The arrival of Aduhelm, originally priced at $56,000 per year (and later lowered to $28,200) contributed to the highest increase in Medicare Part B premiums in recent history. Beneficiaries have seen their monthly premiums jump to from $148.50 to $170.10 this year. The preliminary coverage decision on Aduhelm should clear the way for the Biden administration to roll back the Part B premium increase, something seniors’ advocates have demanded since the premium hike was announced last month.
“Medicare’s preliminary decision to limit Part B coverage for the Alzheimer’s drug Aduhelm is good news for beneficiaries. Restricting coverage to patients in clinical trials is sound policy, given concerns about Aduhelm’s efficacy and side effects — and will significantly lower Medicare’ costs. Seniors on fixed incomes should not have to subsidize a questionably effective new drug, grossly overpriced by Big Pharma.” – Max Richtman, President and CEO, National Committee to Preserve Social Security and Medicare, 1/12/22
Last month, NCPSSM President and CEO Max Richtman sent a letter to the White House on December 14th asking President Biden to intervene.

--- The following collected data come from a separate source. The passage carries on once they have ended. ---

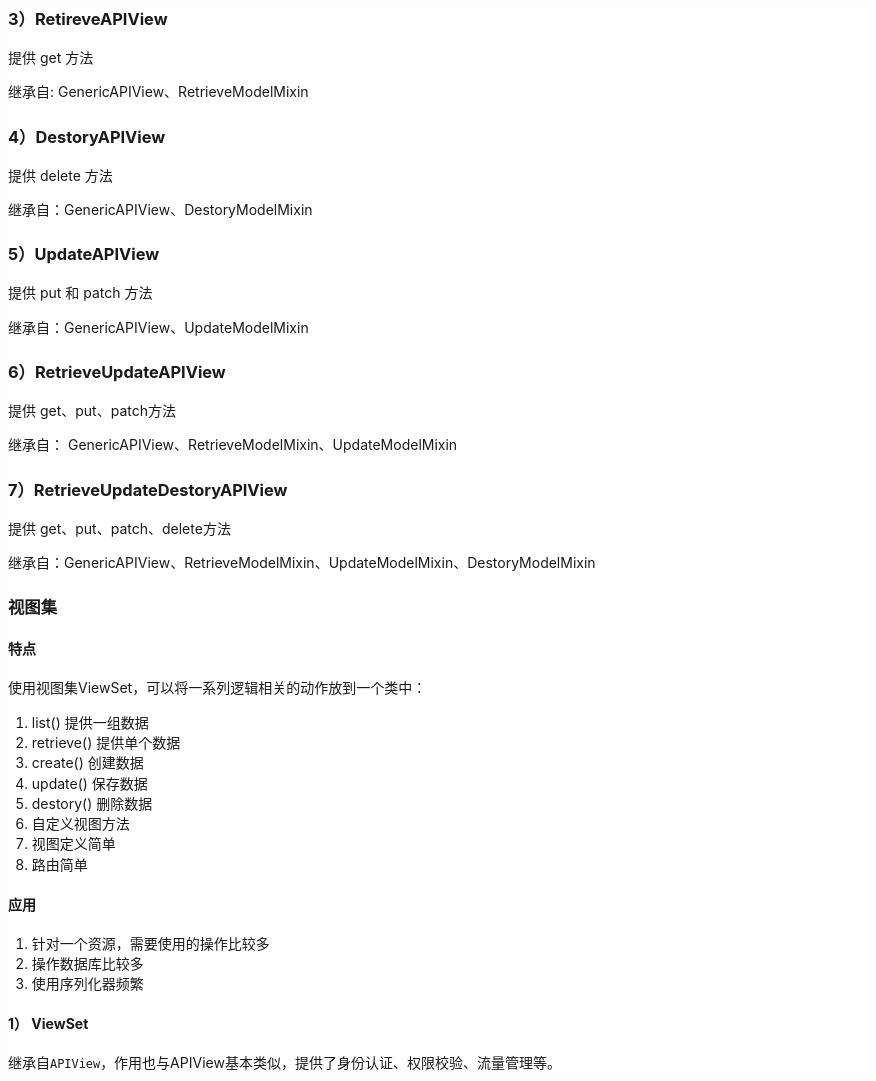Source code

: ### 3）RetireveAPIView

提供 get 方法

继承自: GenericAPIView、RetrieveModelMixin

### 4）DestoryAPIView

提供 delete 方法

继承自：GenericAPIView、DestoryModelMixin

### 5）UpdateAPIView

提供 put 和 patch 方法

继承自：GenericAPIView、UpdateModelMixin

### 6）RetrieveUpdateAPIView

提供 get、put、patch方法

继承自： GenericAPIView、RetrieveModelMixin、UpdateModelMixin

### 7）RetrieveUpdateDestoryAPIView

提供 get、put、patch、delete方法

继承自：GenericAPIView、RetrieveModelMixin、UpdateModelMixin、DestoryModelMixin



### 视图集

#### 特点

使用视图集ViewSet，可以将一系列逻辑相关的动作放到一个类中：

1. list() 提供一组数据
2. retrieve() 提供单个数据
3. create() 创建数据
4. update() 保存数据
5. destory() 删除数据
6. 自定义视图方法
7. 视图定义简单
8. 路由简单

#### 应用

1. 针对一个资源，需要使用的操作比较多
2. 操作数据库比较多
3. 使用序列化器频繁

#### 1） ViewSet

继承自`APIView`，作用也与APIView基本类似，提供了身份认证、权限校验、流量管理等。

“To many seniors and people with disabilities living on a fixed income, a $21 increase will cause hardship. The Part B premium hike will consume a significant amount of their Social Security Cost of Living Adjustment (COLA) at a time when inflation is making so many other goods and services… more expensive.” – NCPSSM letter to President Biden, 12/14/21
NCPSSM and other seniors advocates were encouraged earlier this week when HHS Secretary Xavier Becerra ordered the Medicare program to re-assess the Part B premium increase. The Centers for Medicare and Medicaid services now has until April to respond.

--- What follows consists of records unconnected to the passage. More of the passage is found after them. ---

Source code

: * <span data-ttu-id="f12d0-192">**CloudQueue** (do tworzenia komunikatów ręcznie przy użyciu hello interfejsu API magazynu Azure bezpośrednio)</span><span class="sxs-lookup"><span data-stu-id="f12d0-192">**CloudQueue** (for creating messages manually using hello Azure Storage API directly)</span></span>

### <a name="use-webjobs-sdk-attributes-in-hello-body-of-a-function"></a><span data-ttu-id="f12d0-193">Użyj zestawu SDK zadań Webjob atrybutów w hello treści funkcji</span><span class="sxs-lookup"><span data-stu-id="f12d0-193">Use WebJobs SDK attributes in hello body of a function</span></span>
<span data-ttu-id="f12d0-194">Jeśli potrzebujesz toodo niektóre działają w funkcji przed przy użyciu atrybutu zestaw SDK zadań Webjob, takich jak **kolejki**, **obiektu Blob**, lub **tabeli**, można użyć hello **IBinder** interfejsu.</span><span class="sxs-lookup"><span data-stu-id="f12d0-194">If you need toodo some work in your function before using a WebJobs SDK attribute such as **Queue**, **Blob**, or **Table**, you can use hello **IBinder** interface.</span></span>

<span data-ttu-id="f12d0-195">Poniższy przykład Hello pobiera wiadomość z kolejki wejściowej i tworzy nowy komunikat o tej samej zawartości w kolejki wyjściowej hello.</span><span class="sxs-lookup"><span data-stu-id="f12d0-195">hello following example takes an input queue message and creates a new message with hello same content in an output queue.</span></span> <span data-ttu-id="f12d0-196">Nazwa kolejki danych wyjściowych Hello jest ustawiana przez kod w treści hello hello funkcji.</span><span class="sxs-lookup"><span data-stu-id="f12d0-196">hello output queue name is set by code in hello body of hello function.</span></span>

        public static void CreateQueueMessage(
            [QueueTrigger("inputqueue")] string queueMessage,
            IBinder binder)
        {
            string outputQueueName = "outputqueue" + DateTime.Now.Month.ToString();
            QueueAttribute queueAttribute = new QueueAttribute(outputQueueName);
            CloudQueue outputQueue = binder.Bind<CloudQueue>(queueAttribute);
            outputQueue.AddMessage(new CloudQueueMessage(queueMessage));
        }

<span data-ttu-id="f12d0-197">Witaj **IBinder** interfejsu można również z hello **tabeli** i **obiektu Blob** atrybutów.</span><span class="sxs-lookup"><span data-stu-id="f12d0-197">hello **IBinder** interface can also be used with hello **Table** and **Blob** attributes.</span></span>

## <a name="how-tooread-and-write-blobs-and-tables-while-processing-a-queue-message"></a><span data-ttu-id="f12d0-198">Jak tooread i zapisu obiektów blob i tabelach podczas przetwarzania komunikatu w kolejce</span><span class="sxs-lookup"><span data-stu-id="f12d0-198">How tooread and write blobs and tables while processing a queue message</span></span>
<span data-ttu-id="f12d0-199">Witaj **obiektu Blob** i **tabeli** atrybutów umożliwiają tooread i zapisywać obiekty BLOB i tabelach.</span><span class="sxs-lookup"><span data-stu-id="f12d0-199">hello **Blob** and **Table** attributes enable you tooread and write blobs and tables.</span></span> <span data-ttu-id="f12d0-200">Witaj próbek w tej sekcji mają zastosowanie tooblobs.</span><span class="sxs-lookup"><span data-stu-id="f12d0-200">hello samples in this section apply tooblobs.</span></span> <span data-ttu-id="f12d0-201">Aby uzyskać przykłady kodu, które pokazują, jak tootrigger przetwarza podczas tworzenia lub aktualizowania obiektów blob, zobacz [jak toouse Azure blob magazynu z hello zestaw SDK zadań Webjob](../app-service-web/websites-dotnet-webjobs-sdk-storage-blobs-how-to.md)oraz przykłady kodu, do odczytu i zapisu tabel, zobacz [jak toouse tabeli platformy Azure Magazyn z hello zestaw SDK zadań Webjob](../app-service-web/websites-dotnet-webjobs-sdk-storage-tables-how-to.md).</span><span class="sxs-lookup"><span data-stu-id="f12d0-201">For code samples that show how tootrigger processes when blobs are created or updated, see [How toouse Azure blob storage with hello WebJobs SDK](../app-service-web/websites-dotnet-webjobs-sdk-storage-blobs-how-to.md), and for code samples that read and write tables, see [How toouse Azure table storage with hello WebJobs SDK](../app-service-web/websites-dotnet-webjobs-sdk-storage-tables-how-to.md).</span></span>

The grossly overpriced medication, whose efficacy and side effects are problematic, brought fresh scrutiny of Big Pharma price gouging. Independent analysis places the value of Aduhelm at a fraction of its $28,200 a year cost. The National Committee has long fought for Medicare to have the ability to negotiate prices with drugmakers. But the current version of the Democrats’ Build Back Better plan, currently stalled in the U.S. Senate, would not allow Medicare to negotiate the price of new drugs like Aduhelm. Build Back Better originally included more robust price negotiation, but it was diluted after objections from Democratic centrists.
“What makes Aduhelm’s exorbitant cost all the more unconscionable is that many in the scientific establishment do not think the drug is even safe or effective. The American Academy of Neurology has raised concerns about the drug’s safety — it can cause brain swelling — and the ‘absence of convincing scientific evidence of efficacy.’” – NCPSSM letter, 12/14/21
Meanwhile, NCPSSM has urged President Biden to reinstate the ‘reasonable pricing clause’ established by the National Institutes of Health in 1989 but later revoked. “Medicare beneficiaries and taxpayers should pay a reasonable price for effective drugs that are worth the amount manufacturers charge,” writes Richtman.
“It’s unlikely that the President would roll back the entire Part B premium increase,” says NCPSSM legislative and policy director Dan Adcock. “It’s more plausible that he would reduce the premium by about $11.50 per month, the amount attributable to the cost of Aduhelm.”